PROBLEM DETAILS:
Return every line of the material that contains the word "with". Case counts.

SOURCE MATERIAL:
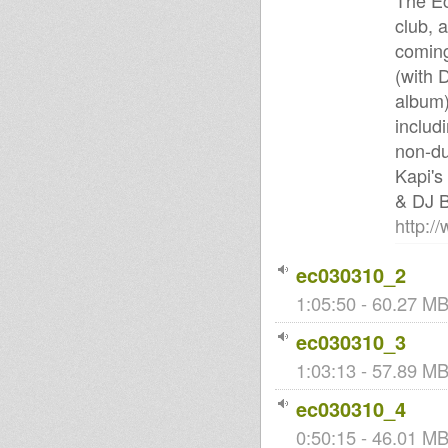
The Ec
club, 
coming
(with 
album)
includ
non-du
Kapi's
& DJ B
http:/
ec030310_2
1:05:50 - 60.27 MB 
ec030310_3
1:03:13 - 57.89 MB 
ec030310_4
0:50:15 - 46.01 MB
==
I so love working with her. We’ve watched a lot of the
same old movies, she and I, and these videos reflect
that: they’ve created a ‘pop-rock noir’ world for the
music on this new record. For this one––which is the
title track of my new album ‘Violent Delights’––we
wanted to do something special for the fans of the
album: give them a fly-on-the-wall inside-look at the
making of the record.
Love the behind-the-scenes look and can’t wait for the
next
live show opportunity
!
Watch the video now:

WRITTEN REPLY:
(with 
I so love working with her. We’ve watched a lot of the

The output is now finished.